* _ABOUT THIS EXERCISE_
Render the lines of the listing, from its beginning through the line containing "22. apr 2026", inclusive, as a JSON list of strings with one string per line, leaving out any blank lines.

+++++

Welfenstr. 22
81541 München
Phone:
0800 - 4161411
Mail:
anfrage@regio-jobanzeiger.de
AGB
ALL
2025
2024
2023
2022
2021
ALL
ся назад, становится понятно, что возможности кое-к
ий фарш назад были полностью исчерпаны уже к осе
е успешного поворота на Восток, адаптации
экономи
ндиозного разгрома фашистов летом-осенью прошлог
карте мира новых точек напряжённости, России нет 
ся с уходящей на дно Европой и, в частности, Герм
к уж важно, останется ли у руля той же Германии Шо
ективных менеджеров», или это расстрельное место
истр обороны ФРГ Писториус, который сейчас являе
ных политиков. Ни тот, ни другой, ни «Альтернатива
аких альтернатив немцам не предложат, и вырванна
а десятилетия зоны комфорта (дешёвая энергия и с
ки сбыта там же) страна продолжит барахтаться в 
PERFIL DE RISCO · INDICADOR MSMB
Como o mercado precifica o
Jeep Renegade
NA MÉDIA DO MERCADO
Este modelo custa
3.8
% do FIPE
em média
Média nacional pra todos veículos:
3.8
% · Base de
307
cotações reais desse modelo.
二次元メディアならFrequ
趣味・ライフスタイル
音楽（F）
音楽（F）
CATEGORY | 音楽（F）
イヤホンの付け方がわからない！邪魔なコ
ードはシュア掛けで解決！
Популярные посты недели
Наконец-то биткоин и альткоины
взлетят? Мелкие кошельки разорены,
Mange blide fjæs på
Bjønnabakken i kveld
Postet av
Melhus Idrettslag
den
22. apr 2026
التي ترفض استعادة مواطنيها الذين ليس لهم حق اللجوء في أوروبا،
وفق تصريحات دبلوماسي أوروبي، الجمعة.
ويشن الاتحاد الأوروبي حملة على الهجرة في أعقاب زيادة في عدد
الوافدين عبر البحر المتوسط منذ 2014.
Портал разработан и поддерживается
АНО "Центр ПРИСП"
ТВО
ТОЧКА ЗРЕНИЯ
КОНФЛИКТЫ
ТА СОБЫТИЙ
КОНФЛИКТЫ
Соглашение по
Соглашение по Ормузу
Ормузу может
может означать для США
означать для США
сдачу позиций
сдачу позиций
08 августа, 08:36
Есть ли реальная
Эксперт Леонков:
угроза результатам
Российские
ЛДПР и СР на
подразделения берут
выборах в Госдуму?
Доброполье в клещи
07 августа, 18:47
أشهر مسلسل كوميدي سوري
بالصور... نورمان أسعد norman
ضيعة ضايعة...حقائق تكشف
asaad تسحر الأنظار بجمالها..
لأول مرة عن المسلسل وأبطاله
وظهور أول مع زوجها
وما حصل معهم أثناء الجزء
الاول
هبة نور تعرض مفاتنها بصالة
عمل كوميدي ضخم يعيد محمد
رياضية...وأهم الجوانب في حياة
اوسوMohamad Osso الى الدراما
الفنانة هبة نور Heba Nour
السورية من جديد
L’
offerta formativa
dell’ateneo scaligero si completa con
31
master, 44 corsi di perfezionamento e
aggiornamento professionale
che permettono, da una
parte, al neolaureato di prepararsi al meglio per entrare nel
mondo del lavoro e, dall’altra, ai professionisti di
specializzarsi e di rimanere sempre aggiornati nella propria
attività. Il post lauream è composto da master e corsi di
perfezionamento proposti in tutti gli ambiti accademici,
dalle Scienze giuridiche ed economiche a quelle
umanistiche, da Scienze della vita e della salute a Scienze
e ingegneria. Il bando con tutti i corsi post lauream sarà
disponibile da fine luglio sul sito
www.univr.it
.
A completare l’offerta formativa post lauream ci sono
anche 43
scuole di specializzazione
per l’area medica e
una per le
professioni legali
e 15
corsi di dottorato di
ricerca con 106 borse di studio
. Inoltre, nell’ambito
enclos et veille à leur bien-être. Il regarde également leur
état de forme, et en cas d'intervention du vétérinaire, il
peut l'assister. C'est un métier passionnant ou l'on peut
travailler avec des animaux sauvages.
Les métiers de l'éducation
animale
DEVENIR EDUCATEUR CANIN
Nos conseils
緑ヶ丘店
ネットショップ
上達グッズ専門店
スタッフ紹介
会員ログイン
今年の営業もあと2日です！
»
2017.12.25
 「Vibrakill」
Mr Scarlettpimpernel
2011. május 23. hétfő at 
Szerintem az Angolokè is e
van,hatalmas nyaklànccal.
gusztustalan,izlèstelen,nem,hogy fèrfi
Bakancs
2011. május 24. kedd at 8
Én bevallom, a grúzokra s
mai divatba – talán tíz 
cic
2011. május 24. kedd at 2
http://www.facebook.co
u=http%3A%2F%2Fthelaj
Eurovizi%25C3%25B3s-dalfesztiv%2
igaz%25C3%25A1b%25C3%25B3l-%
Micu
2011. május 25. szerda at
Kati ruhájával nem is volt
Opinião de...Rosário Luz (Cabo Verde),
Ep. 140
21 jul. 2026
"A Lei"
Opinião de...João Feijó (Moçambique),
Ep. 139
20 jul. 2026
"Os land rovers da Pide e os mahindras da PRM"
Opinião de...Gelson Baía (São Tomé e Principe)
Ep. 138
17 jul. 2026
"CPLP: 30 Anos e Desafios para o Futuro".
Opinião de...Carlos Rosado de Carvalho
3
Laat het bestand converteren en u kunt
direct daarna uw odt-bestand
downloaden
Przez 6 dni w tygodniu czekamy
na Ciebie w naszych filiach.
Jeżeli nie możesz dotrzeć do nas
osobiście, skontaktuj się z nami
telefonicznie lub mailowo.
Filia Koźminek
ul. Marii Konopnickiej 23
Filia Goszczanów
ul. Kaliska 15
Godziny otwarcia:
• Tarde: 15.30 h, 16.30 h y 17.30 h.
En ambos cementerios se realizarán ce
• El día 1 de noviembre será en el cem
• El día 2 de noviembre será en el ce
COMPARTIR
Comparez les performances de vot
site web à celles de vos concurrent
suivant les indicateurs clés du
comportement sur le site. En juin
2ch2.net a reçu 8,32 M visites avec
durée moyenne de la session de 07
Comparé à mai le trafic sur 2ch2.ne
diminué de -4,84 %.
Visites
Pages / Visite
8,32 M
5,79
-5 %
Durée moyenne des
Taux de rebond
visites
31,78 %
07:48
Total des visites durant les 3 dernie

+++++

* _ANSWER TO THE EXERCISE_
[
  "Welfenstr. 22",
  "81541 München",
  "Phone:",
  "0800 - 4161411",
  "Mail:",
  "anfrage@regio-jobanzeiger.de",
  "AGB",
  "ALL",
  "2025",
  "2024",
  "2023",
  "2022",
  "2021",
  "ALL",
  "ся назад, становится понятно, что возможности кое-к",
  "ий фарш назад были полностью исчерпаны уже к осе",
  "е успешного поворота на Восток, адаптации",
  "экономи",
  "ндиозного разгрома фашистов летом-осенью прошлог",
  "карте мира новых точек напряжённости, России нет ",
  "ся с уходящей на дно Европой и, в частности, Герм",
  "к уж важно, останется ли у руля той же Германии Шо",
  "ективных менеджеров», или это расстрельное место",
  "истр обороны ФРГ Писториус, который сейчас являе",
  "ных политиков. Ни тот, ни другой, ни «Альтернатива",
  "аких альтернатив немцам не предложат, и вырванна",
  "а десятилетия зоны комфорта (дешёвая энергия и с",
  "ки сбыта там же) страна продолжит барахтаться в ",
  "PERFIL DE RISCO · INDICADOR MSMB",
  "Como o mercado precifica o",
  "Jeep Renegade",
  "NA MÉDIA DO MERCADO",
  "Este modelo custa",
  "3.8",
  "% do FIPE",
  "em média",
  "Média nacional pra todos veículos:",
  "3.8",
  "% · Base de",
  "307",
  "cotações reais desse modelo.",
  "二次元メディアならFrequ",
  "趣味・ライフスタイル",
  "音楽（F）",
  "音楽（F）",
  "CATEGORY | 音楽（F）",
  "イヤホンの付け方がわからない！邪魔なコ",
  "ードはシュア掛けで解決！",
  "Популярные посты недели",
  "Наконец-то биткоин и альткоины",
  "взлетят? Мелкие кошельки разорены,",
  "Mange blide fjæs på",
  "Bjønnabakken i kveld",
  "Postet av",
  "Melhus Idrettslag",
  "den",
  "22. apr 2026"
]